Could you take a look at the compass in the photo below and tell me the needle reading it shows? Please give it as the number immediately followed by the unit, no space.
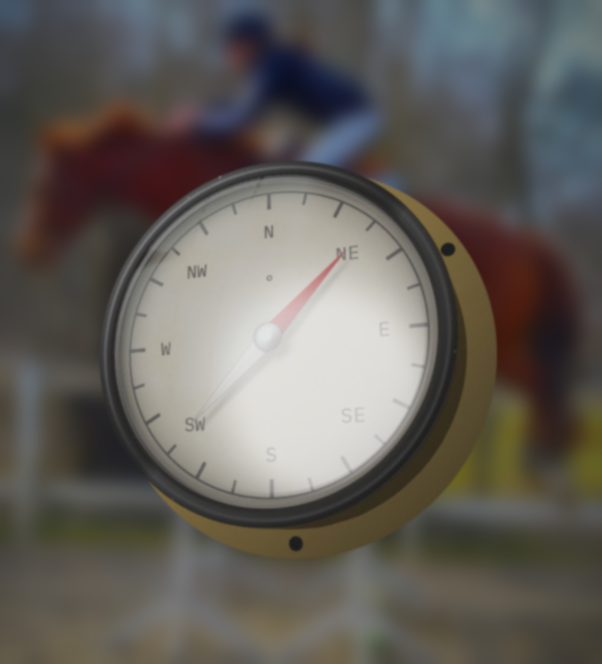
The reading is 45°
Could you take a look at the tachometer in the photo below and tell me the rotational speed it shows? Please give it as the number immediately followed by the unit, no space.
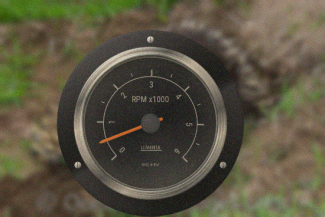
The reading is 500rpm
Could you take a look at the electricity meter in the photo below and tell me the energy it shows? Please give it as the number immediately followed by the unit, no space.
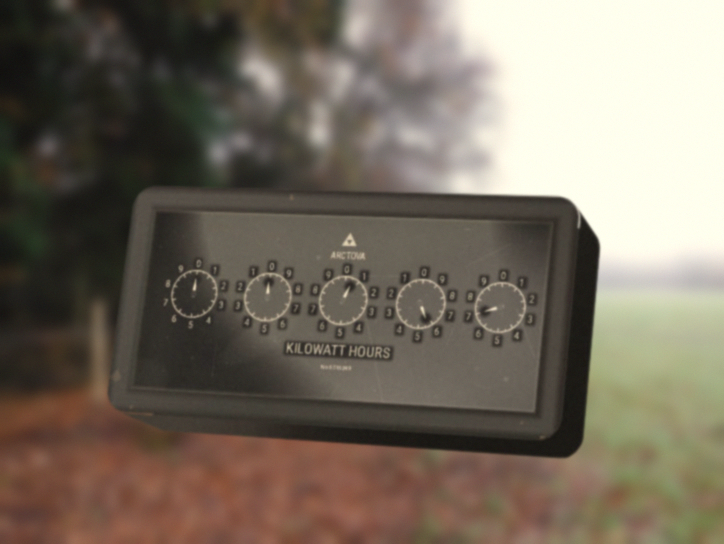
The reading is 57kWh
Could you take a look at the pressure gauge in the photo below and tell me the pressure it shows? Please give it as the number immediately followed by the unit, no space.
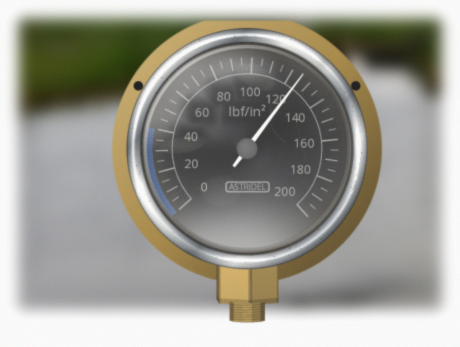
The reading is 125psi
---+---
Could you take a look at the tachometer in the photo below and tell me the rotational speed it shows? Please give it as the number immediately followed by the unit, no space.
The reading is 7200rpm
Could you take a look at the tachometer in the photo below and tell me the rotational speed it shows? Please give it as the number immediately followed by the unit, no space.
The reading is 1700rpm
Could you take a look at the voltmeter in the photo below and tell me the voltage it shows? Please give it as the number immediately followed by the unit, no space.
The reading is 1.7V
---+---
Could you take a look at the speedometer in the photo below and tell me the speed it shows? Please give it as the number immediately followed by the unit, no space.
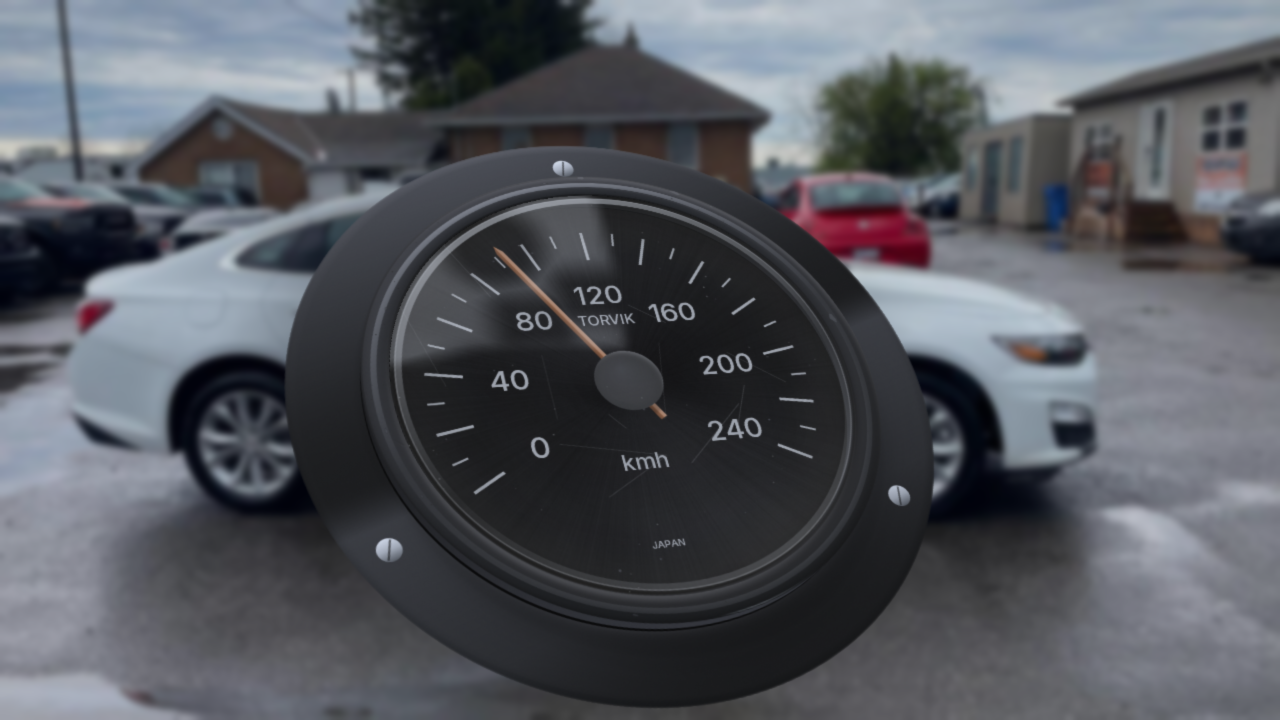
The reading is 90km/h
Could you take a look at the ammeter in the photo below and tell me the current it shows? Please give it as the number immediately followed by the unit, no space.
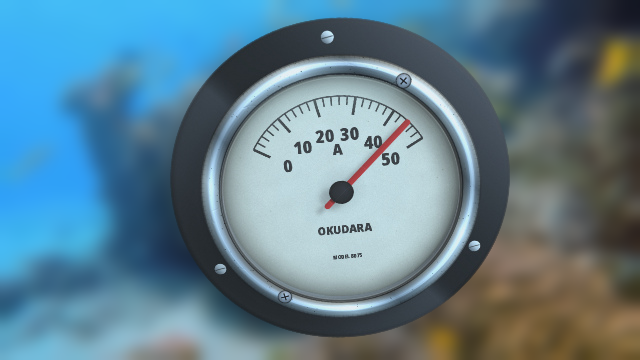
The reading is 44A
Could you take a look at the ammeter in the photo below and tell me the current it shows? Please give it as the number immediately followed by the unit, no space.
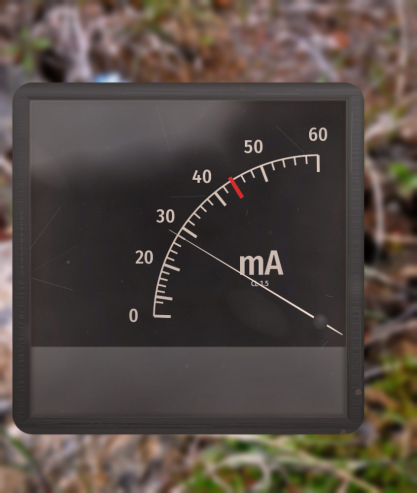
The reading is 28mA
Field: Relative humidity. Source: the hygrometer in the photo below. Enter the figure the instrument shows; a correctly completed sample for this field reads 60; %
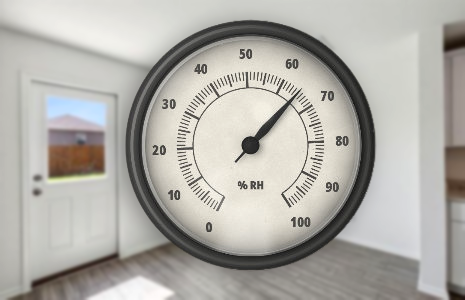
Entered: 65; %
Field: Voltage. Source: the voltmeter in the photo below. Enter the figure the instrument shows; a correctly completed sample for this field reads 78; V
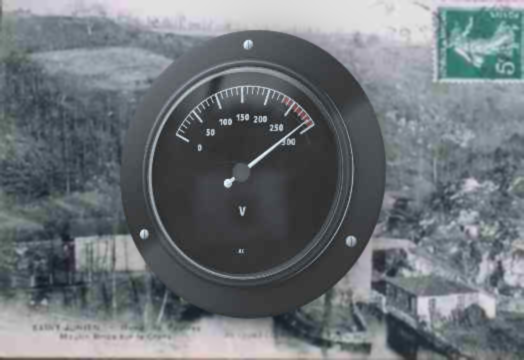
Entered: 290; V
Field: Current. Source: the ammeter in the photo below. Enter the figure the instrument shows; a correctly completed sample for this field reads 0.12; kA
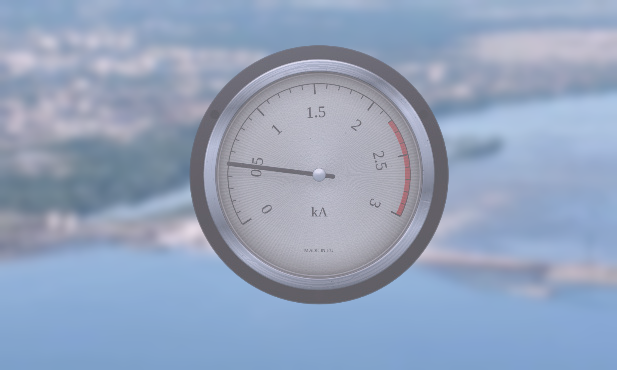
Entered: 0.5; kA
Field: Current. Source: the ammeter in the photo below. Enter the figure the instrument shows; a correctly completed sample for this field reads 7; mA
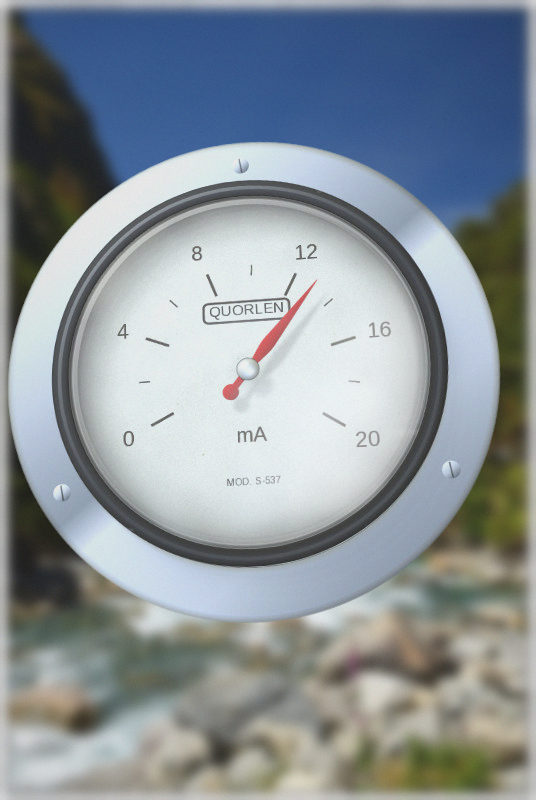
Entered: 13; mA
---+---
▶ **WORK ITEM**
Reproduce the records, starting at the line containing "Field: Relative humidity." and ending at the line containing "Entered: 13; mA", with "Source" replaced by "Origin" throughout and all other text unchanged. Omit the pictures from your answer.

▶ **FINISHED EXERCISE**
Field: Relative humidity. Origin: the hygrometer in the photo below. Enter the figure the instrument shows; a correctly completed sample for this field reads 60; %
Entered: 65; %
Field: Voltage. Origin: the voltmeter in the photo below. Enter the figure the instrument shows; a correctly completed sample for this field reads 78; V
Entered: 290; V
Field: Current. Origin: the ammeter in the photo below. Enter the figure the instrument shows; a correctly completed sample for this field reads 0.12; kA
Entered: 0.5; kA
Field: Current. Origin: the ammeter in the photo below. Enter the figure the instrument shows; a correctly completed sample for this field reads 7; mA
Entered: 13; mA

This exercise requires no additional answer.